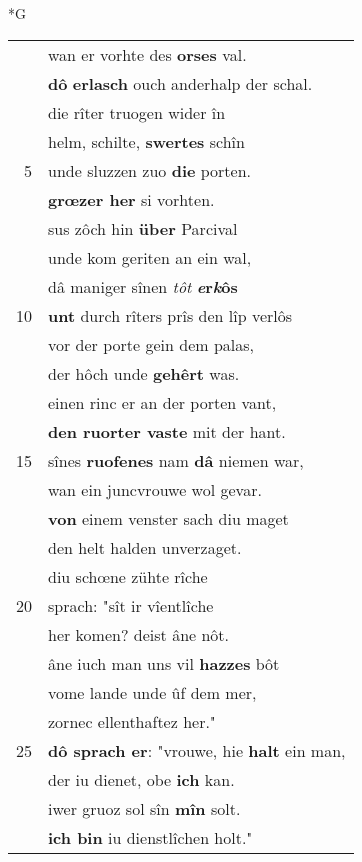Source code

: \documentclass[8pt,a4paper,notitlepage]{article}
\begin{document}
\newpage
\begin{table}[ht]
\begin{minipage}[t]{0.5\linewidth}
\small
\begin{center}*G
\end{center}
\begin{tabular}{rl}
 & wan er vorhte des \textbf{orses} val.\\ 
 & \textbf{dô} \textbf{erlasch} ouch anderhalp der schal.\\ 
 & die rîter truogen wider în\\ 
 & helm, schilte, \textbf{swertes} schîn\\ 
5 & unde sluzzen zuo \textbf{die} porten.\\ 
 & \textbf{grœzer her} si vorhten.\\ 
 & sus zôch hin \textbf{über} Parcival\\ 
 & unde kom geriten an ein wal,\\ 
 & dâ maniger sînen \textit{tôt} \textbf{\textit{e}r\textit{k}ôs}\\ 
10 & \textbf{unt} durch rîters prîs den lîp verlôs\\ 
 & vor der porte gein dem palas,\\ 
 & der hôch unde \textbf{gehêrt} was.\\ 
 & einen rinc er an der porten vant,\\ 
 & \textbf{den ruorter vaste} mit der hant.\\ 
15 & sînes \textbf{ruofenes} nam \textbf{dâ} niemen war,\\ 
 & wan ein juncvrouwe wol gevar.\\ 
 & \textbf{von} einem venster sach diu maget\\ 
 & den helt halden unverzaget.\\ 
 & diu schœne zühte rîche\\ 
20 & sprach: "sît ir vîentlîche\\ 
 & her komen? deist âne nôt.\\ 
 & âne iuch man uns vil \textbf{hazzes} bôt\\ 
 & vome lande unde ûf dem mer,\\ 
 & zornec ellenthaftez her."\\ 
25 & \textbf{dô sprach er}: "vrouwe, hie \textbf{halt} ein man,\\ 
 & der iu dienet, obe \textbf{ich} kan.\\ 
 & iwer gruoz sol sîn \textbf{mîn} solt.\\ 
 & \textbf{ich bin} iu dienstlîchen holt."\\ 

\end{tabular}
\end{minipage}
\end{table}
\end{document}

+ + + +

Exercise: Wherever the word "minipage" appears in a line of the data, copy that line.

Reply:
\begin{minipage}[t]{0.5\linewidth}
\end{minipage}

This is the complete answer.